> slow and expensive du commands You'd be surprised how cheap these du(1) can be...

> slow and expensive du commands

You'd be surprised how cheap these du(1) can be when you're running the same du(1) command over and over. Think of it like running the same SQL query over and over — the first time you do it, the DBMS takes its time doing IO to pull the relevant disk pages into the disk cache; but the Nth≥2 time, the query is entirely over "hot" data. Hot filesystem metadata pages, in this case. (Plus, for the file(s) that were just written by your command, the query is hot because those pages are still in memory from being recently dirty.)

I regularly unpack tarballs containing 10 million+ files; and periodic du(1) over these takes only a few milliseconds of wall-clock time to complete.

(The other bottleneck with du(1), for deep file hierarchies, is printing all the subdirectory sizes. Which is why the `-d 0` — to only print the total.)

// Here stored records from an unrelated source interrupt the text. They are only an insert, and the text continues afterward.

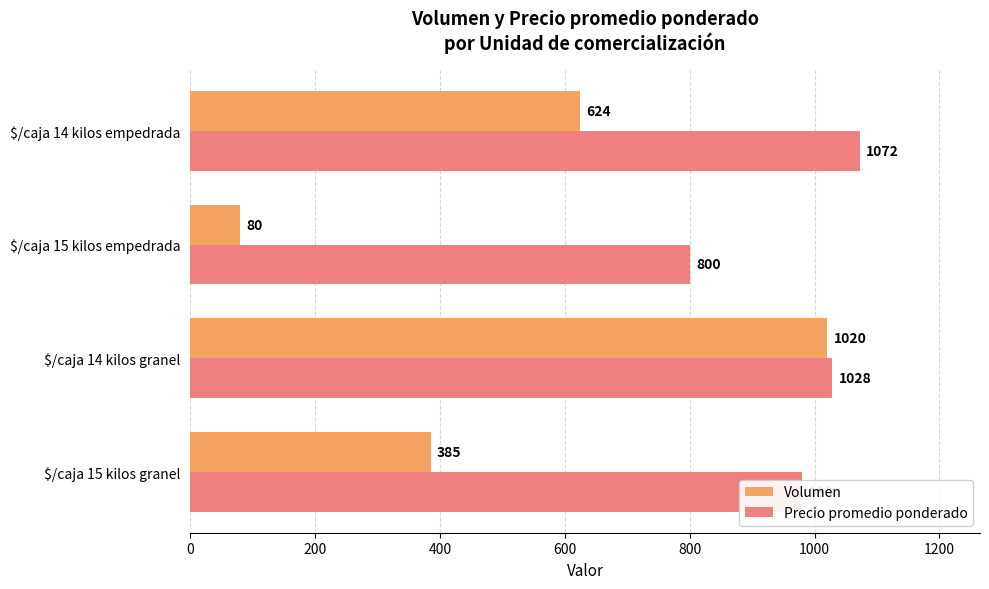

Which series has the largest range (max minus min)?

Volumen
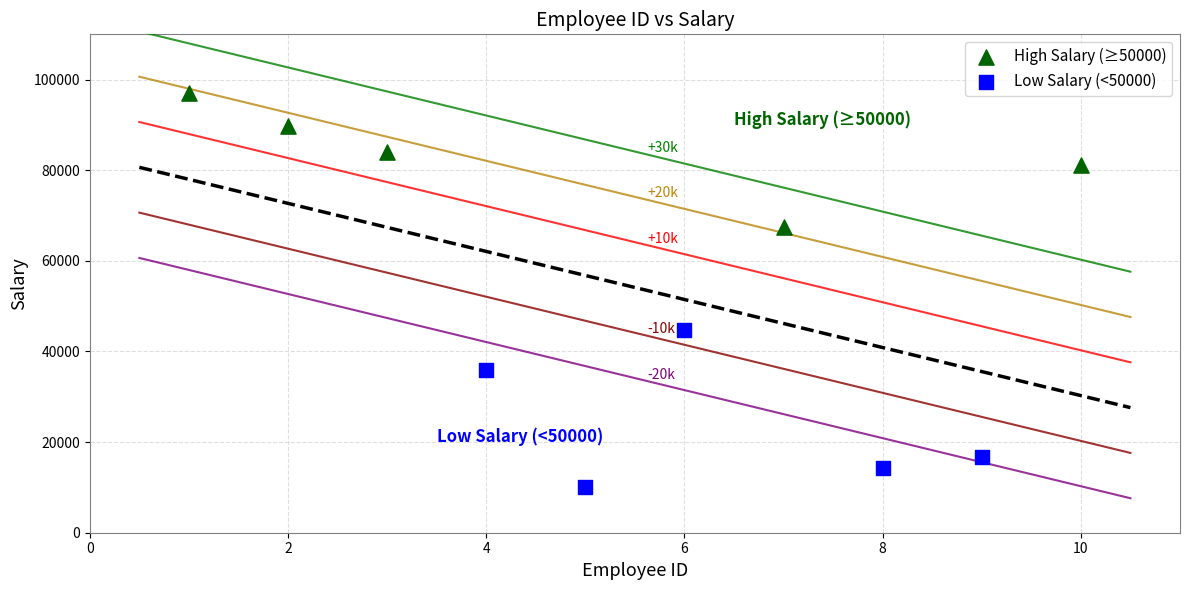

Which series reaches the minimum Y coordinate?

Low Salary (<50000)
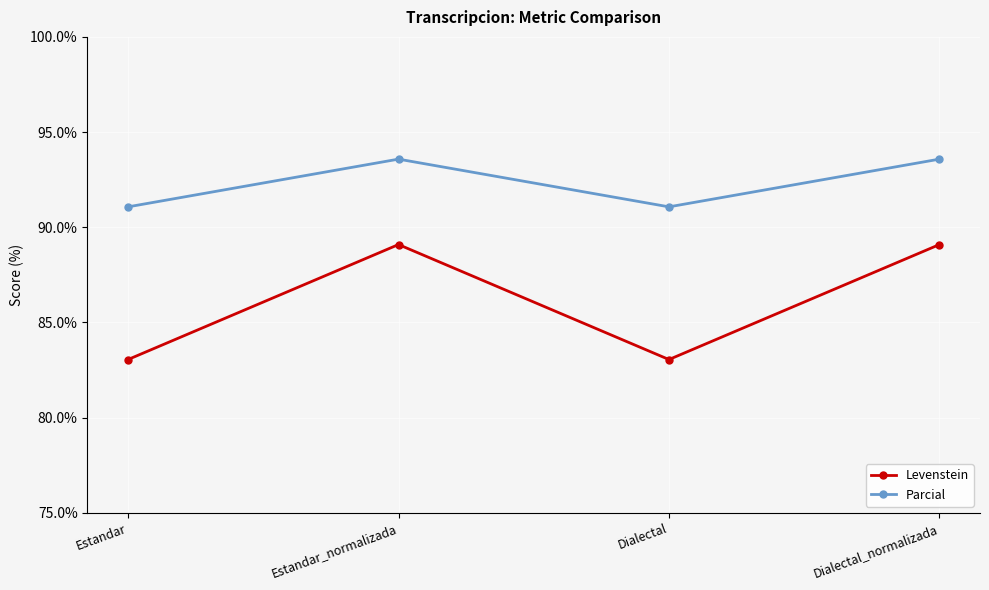

What is the lowest value of the Parcial series?

91.1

You might be worried about something else thrashing the disk cache, but in my experience I've never needed to run an ETL-like job on a system that's also running some other completely orthogonal IO-heavy prod workload. Usually such jobs are for restoring data onto new systems, migrating data between systems, etc.; where if there is any prod workload running on the box, it's one that's touching all the same data you're touching, and so keeping disk-cache coherency.